## Records shown
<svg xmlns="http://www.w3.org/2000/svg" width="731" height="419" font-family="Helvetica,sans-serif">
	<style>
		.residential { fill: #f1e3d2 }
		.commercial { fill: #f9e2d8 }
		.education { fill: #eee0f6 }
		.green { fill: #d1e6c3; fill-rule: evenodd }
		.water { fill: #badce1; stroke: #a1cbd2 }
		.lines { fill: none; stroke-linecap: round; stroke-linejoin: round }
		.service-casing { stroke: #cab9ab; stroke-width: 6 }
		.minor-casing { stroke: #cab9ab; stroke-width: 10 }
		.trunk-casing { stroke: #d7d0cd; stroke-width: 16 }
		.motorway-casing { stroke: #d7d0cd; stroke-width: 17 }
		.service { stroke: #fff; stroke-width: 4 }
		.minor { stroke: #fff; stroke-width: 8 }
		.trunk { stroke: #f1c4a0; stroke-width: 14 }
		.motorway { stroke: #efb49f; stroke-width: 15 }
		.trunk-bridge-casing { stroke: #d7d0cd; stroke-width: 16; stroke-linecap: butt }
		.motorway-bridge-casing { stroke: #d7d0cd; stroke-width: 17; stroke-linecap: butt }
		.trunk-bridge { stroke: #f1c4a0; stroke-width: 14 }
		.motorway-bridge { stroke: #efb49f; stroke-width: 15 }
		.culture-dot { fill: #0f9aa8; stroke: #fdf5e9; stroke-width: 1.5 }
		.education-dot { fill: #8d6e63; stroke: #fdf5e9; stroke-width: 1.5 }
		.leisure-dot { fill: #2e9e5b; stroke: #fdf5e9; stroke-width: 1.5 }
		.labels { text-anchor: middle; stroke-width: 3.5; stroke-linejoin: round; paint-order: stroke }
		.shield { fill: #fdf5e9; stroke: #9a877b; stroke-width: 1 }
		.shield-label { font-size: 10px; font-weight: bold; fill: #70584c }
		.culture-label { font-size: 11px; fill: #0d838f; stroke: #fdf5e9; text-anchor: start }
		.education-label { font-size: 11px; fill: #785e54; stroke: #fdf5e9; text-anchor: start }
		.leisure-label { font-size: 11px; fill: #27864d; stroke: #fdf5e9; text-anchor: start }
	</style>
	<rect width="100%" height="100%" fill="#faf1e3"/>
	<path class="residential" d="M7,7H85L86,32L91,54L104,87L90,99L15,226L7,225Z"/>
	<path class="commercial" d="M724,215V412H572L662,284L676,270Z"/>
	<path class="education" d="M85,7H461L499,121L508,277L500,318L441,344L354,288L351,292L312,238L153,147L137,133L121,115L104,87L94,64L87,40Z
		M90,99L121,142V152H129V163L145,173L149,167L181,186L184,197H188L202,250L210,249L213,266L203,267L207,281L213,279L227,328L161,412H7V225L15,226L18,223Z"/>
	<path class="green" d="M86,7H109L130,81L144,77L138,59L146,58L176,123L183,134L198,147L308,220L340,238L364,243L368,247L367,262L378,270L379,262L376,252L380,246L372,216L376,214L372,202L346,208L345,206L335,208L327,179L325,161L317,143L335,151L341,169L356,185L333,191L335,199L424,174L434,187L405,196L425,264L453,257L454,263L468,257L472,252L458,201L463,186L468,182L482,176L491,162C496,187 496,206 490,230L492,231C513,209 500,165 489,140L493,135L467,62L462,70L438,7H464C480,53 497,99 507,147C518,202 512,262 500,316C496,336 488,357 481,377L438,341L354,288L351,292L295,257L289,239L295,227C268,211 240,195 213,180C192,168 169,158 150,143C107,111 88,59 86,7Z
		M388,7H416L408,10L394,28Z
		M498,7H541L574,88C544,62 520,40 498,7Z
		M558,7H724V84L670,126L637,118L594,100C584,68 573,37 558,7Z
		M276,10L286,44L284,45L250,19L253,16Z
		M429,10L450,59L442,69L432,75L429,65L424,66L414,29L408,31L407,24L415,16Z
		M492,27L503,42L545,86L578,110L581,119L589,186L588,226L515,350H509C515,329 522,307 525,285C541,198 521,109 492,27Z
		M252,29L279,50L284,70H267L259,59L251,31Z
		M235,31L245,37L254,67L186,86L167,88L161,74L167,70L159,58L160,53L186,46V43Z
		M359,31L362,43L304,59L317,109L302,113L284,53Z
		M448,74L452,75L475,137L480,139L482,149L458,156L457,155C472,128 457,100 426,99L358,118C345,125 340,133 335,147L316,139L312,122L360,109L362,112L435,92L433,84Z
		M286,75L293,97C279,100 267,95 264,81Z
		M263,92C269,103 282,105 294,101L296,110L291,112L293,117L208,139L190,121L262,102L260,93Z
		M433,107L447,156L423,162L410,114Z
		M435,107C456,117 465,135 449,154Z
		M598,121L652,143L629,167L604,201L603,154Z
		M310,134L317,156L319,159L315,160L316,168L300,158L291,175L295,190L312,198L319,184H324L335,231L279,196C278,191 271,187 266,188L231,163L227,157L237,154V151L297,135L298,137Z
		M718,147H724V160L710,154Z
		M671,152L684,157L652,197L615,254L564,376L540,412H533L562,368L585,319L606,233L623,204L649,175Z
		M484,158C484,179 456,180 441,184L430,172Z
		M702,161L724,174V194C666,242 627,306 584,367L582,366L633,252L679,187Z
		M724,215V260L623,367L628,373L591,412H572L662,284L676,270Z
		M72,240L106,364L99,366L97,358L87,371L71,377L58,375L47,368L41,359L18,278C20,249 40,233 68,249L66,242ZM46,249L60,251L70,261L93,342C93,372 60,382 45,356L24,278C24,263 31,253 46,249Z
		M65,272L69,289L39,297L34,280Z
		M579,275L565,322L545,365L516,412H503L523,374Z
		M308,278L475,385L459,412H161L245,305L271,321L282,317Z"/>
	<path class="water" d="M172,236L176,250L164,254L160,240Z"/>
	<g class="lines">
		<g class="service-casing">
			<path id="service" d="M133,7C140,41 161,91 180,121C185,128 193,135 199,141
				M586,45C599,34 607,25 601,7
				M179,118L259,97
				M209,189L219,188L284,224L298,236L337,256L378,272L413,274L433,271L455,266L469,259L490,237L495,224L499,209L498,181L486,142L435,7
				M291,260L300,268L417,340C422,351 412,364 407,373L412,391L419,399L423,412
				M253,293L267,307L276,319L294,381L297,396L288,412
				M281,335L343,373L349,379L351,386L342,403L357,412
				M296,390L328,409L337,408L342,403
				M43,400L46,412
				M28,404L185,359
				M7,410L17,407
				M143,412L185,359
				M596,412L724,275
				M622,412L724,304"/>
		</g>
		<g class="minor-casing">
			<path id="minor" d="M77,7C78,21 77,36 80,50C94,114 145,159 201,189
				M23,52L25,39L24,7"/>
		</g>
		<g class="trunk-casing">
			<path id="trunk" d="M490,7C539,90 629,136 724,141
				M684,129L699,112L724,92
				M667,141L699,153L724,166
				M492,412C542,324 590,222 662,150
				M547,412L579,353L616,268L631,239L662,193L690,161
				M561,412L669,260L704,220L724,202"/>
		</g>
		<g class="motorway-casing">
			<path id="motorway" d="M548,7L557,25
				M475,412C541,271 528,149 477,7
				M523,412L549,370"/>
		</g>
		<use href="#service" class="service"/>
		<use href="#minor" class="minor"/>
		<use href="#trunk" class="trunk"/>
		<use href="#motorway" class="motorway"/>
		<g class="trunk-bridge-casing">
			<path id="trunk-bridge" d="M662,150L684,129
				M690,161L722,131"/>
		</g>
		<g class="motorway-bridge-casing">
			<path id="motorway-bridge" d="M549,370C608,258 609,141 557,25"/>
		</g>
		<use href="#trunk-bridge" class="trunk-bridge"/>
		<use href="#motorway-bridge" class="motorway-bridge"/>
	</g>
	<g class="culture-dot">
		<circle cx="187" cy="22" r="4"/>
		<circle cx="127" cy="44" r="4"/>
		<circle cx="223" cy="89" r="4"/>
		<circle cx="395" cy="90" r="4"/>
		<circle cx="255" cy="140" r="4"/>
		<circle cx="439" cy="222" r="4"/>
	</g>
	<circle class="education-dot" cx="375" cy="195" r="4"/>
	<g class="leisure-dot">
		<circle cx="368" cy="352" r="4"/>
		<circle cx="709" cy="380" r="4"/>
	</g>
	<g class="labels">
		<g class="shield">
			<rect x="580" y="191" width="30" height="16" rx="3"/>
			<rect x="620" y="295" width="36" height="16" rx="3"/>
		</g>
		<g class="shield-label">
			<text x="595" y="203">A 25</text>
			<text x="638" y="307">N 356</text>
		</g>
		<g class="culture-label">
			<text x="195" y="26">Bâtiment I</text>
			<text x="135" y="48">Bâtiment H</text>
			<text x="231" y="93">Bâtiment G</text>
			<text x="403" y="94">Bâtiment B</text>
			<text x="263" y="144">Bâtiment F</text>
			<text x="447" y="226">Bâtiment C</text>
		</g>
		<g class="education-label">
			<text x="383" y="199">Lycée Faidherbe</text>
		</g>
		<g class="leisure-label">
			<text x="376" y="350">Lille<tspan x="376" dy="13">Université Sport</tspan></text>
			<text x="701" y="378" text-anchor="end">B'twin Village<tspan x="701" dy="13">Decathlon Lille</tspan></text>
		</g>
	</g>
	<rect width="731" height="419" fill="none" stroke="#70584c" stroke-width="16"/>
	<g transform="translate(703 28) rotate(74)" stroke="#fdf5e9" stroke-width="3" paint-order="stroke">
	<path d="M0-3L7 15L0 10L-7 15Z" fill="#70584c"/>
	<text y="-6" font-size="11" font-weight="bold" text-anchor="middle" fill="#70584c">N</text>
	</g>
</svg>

## Your instructions
Please return every line of the material above that includes "lines".

## Finished exercise
		.lines { fill: none; stroke-linecap: round; stroke-linejoin: round }
	<g class="lines">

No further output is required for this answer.